Laudelina de Campos Melo turns 116th, Google doodle on Afro-Brazilian activist
- Country:
- Brazil
Happy Birthday Laudelina de Campos Melo!!!
Google today dedicates a beautiful doodle to Laudelina de Campos Melo, an Afro-Brazilian activist, rich organizer and community worker. She turns 116 today.
Laudelina de Campos Melo was born on October 12, 1904 in Poços de Caldas, Minas Gerais, Brazil to Sidônia and Marco Aurélio. Her mother was a domestic worker and her father worked as a lumberjack. Her parents had been born to slaves, but under the terms of the Rio Branco Law, which passed in 1871, they were granted their freedom at birth, though their parents remained in bondage.
Laudelina de Campos Melo quit her school after losing her father in a tree-felling accident to care for her five younger siblings so that her mother could work full time in a hotel. She worked in various black cultural organizations to improve her community even when she was a teenager. In the process, she witnessed firsthand the racism, poor working conditions, and exploitation faced by so many workers, including her own mother — an experience that inspired her fight for change.
In 1920, Laudelina de Campos Melo was elected president of a cultural group, Clube 13 de Maio, which focused on political activism and recreational activities. She married a stone mason, Henrique Geremias in 1924. He was from Rio de Janeiro. She became politically active, joining the Communist Party of Brazil, the Frente Negra Brasileira (Black Brazilian Front), and the black cultural organization Saudades de Campinas. They remained in São Paulo, where their two children were born, until 1932, when they relocated to Santos.
Laudelina de Campos Melo’s activism focused on reducing racial prejudice and undervaluing the labor of working women. Around 1936, she founded the Associação Beneficente das Domésticas de Santos (Santos Domestic Laborers' Association). By uniting workers in the organization, she hoped it would be a platform to improve their education on legal issues effecting them, as well as a vehicle to build a shared awareness and solidarity among women domestic workers to fight for their rights.
In 1961, Laudelina de Campos Melo founded the Associação dos Empregados Domésticos de Campinas (Association of Campinas' Domestic Laborers) to support literacy training and unionize domestic workers. She partnered with politicians like Francisco Amaral and with the progressive wing of the Catholic Church to continue pressing for the rights of domestic workers. However, she left the Association in 1968 due to conflicts within it. In 1972, domestic workers were granted the right to Social Security and yearly paid holidays.
In 1982, Laudelina de Campos Melo was called back to the Association of Domestic Workers. She helped restructure the association into an official union in 1988, under the new name of the Sindicato dos Trabalhadores Domésticos de Campinas (Union of Domestic Workers).
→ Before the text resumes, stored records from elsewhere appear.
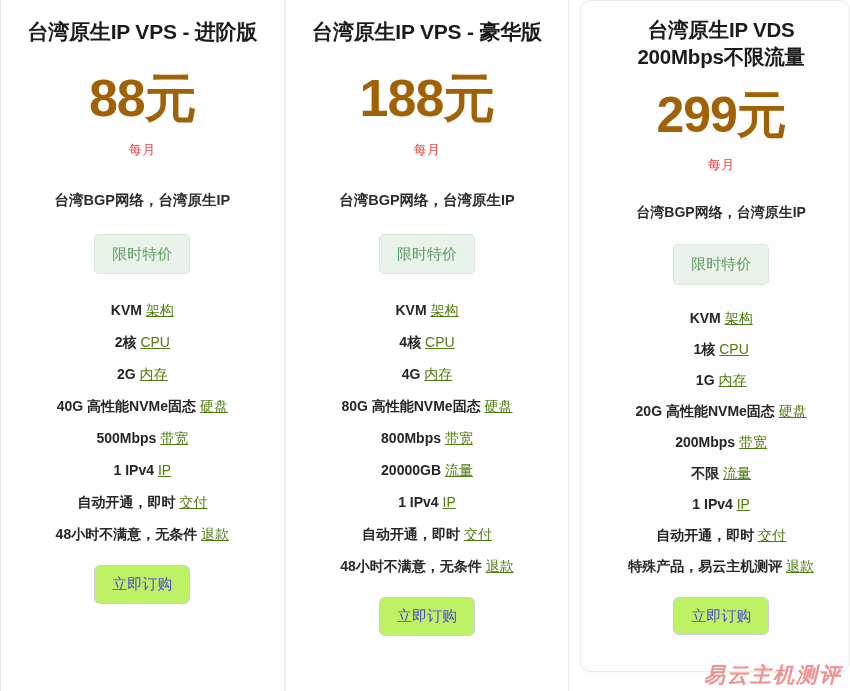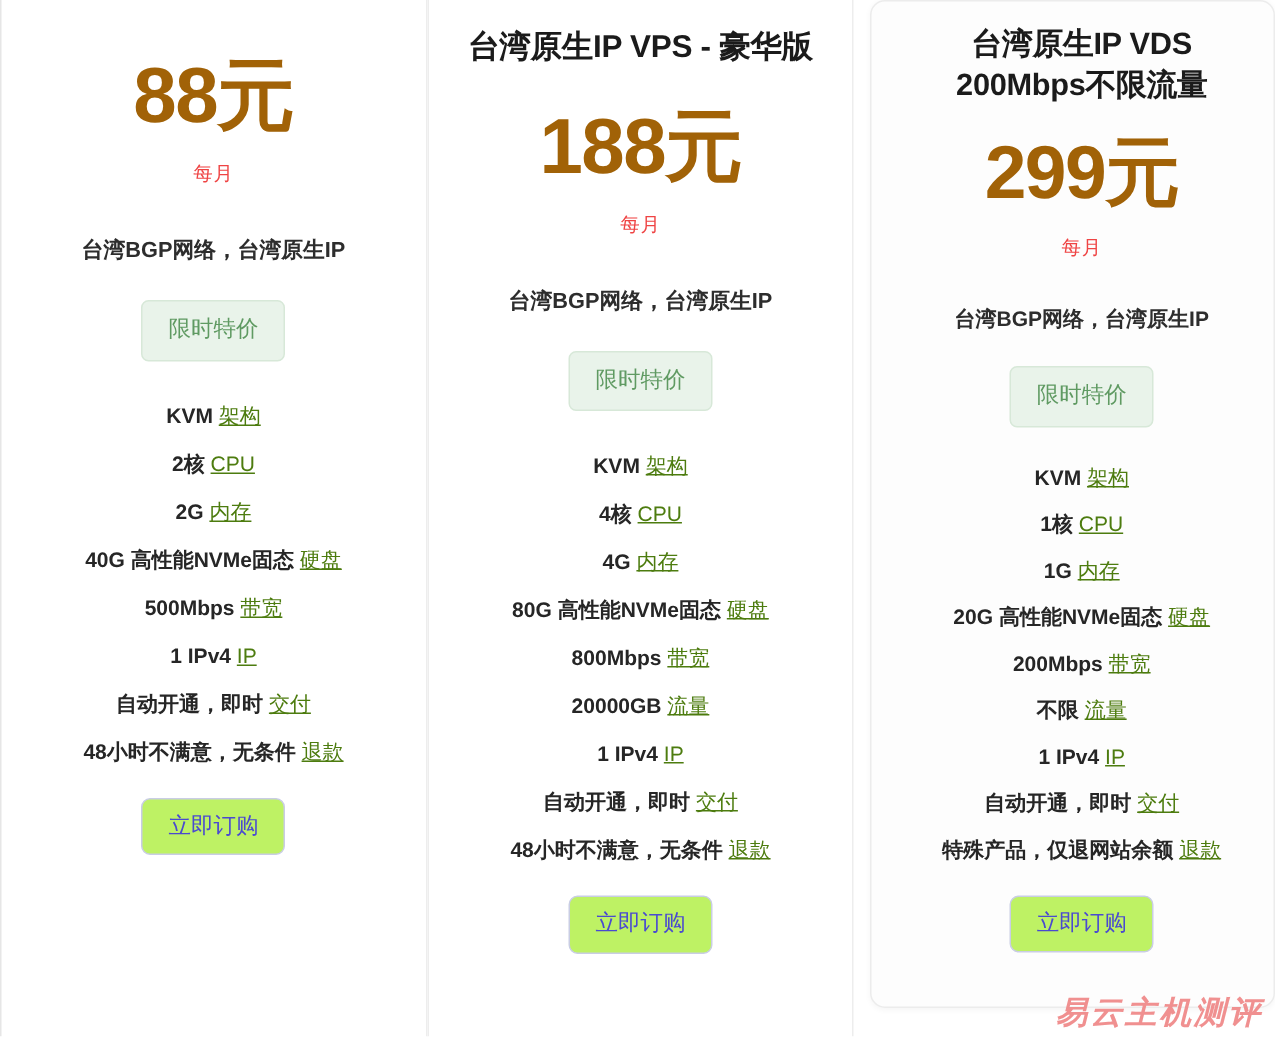--- a/index.html
+++ b/index.html
@@ -191,20 +191,21 @@
     opacity: 0.95;
     white-space: nowrap;
   }
 </style>
 </head>
 <body>
 
 <div class="pricing-wrap">
 
   <div class="plan-card plain first">
+    <div class="plan-title">台湾原生IP VPS - 进阶版</div>
     <div class="plan-price">88元</div>
     <div class="plan-period">每月</div>
     <div class="plan-network">台湾BGP网络，台湾原生IP</div>
     <div class="badge-row">
       <span class="promo-badge">限时特价</span>
     </div>
     <div class="spec-list">
       <div class="spec-row"><span class="val">KVM</span> <span class="lbl">架构</span></div>
       <div class="spec-row"><span class="val">2核</span> <span class="lbl">CPU</span></div>
       <div class="spec-row"><span class="val">2G</span> <span class="lbl">内存</span></div>
@@ -253,21 +254,21 @@
     </div>
     <div class="spec-list">
       <div class="spec-row"><span class="val">KVM</span> <span class="lbl">架构</span></div>
       <div class="spec-row"><span class="val">1核</span> <span class="lbl">CPU</span></div>
       <div class="spec-row"><span class="val">1G</span> <span class="lbl">内存</span></div>
       <div class="spec-row"><span class="val">20G 高性能NVMe固态</span> <span class="lbl">硬盘</span></div>
       <div class="spec-row"><span class="val">200Mbps</span> <span class="lbl">带宽</span></div>
       <div class="spec-row"><span class="val">不限</span> <span class="lbl">流量</span></div>
       <div class="spec-row"><span class="val">1 IPv4</span> <span class="lbl">IP</span></div>
       <div class="spec-row"><span class="val">自动开通，即时</span> <span class="lbl">交付</span></div>
-      <div class="spec-row"><span class="val">特殊产品，仅退网站余额</span> <span class="lbl">退款</span></div>
+      <div class="spec-row"><span class="val">特殊产品，易云主机测评</span> <span class="lbl">退款</span></div>
     </div>
     <div class="order-row">
       <button class="order-btn">立即订购</button>
     </div>
   </div>
 
   <div class="watermark">易云主机测评</div>
 </div>
 
 </body></html>

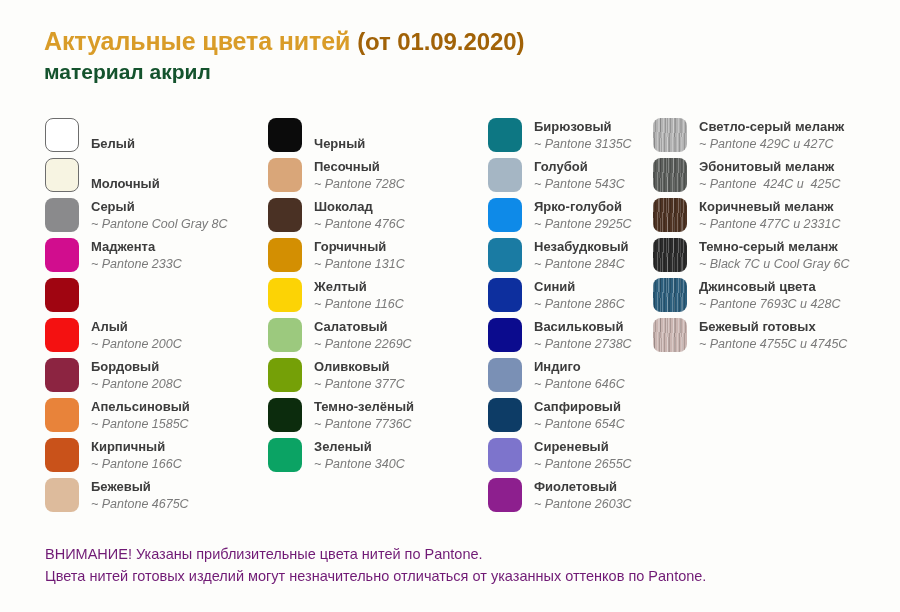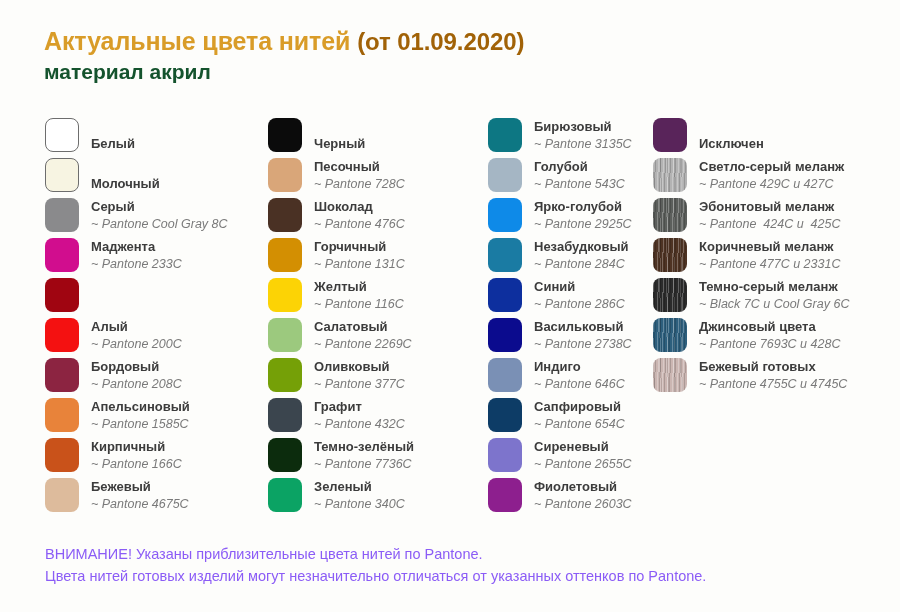--- a/index.html
+++ b/index.html
@@ -150,21 +150,21 @@
 
   
   .footer {
     position: absolute;
     left: 45px;
     top: 543px;
     width: 820px;
   }
   .footer-line {
     font-size: 14.5px;
-    color: #8b5cf6;
+    color: #701a75;
     line-height: 22px;
     white-space: nowrap;
   }
 </style>
 </head>
 <body>
 
 <div class="page">
 
   <div class="header">
@@ -285,27 +285,20 @@
           </div>
         </div>
         <div class="row">
           <div class="swatch" style="background: rgb(117, 160, 7);"></div>
           <div class="labels">
             <div class="name">Оливковый</div>
             <div class="pantone">~ Pantone 377C</div>
           </div>
         </div>
         <div class="row">
-          <div class="swatch" style="background: rgb(59, 69, 78);"></div>
-          <div class="labels">
-            <div class="name">Графит</div>
-            <div class="pantone">~ Pantone 432C</div>
-          </div>
-        </div>
-        <div class="row">
           <div class="swatch" style="background: rgb(12, 44, 13);"></div>
           <div class="labels">
             <div class="name">Темно-зелёный</div>
             <div class="pantone">~ Pantone 7736C</div>
           </div>
         </div>
         <div class="row">
           <div class="swatch" style="background: rgb(11, 163, 100);"></div>
           <div class="labels">
             <div class="name">Зеленый</div>
@@ -379,26 +372,20 @@
         </div>
         <div class="row">
           <div class="swatch" style="background: rgb(141, 31, 142);"></div>
           <div class="labels">
             <div class="name">Фиолетовый</div>
             <div class="pantone">~ Pantone 2603C</div>
           </div>
         </div>
       </div>
     <div class="col col-3">
-        <div class="row">
-          <div class="swatch" style="background: rgb(89, 36, 90);"></div>
-          <div class="labels">
-            <div class="name">Исключен</div>
-          </div>
-        </div>
         <div class="row">
           <div class="swatch melange" style="background: rgb(179, 179, 179);"></div>
           <div class="labels">
             <div class="name">Светло-серый меланж</div>
             <div class="pantone">~ Pantone 429C и 427C</div>
           </div>
         </div>
         <div class="row">
           <div class="swatch melange" style="background: rgb(92, 95, 92);"></div>
           <div class="labels">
In 2015, Melo’s movement for justice achieved another victory: when the Brazilian government passed legislation to extend labor rights to domestic workers. She is recognized as the founder of the first domestic workers' union in Brazil and a pioneer in bringing awareness to and rights protections for domestic workers in the country. She died on 22 May 1991 in Campinas and donated her home to be used as the headquarters of the Sindicato dos Trabalhadores Domésticos.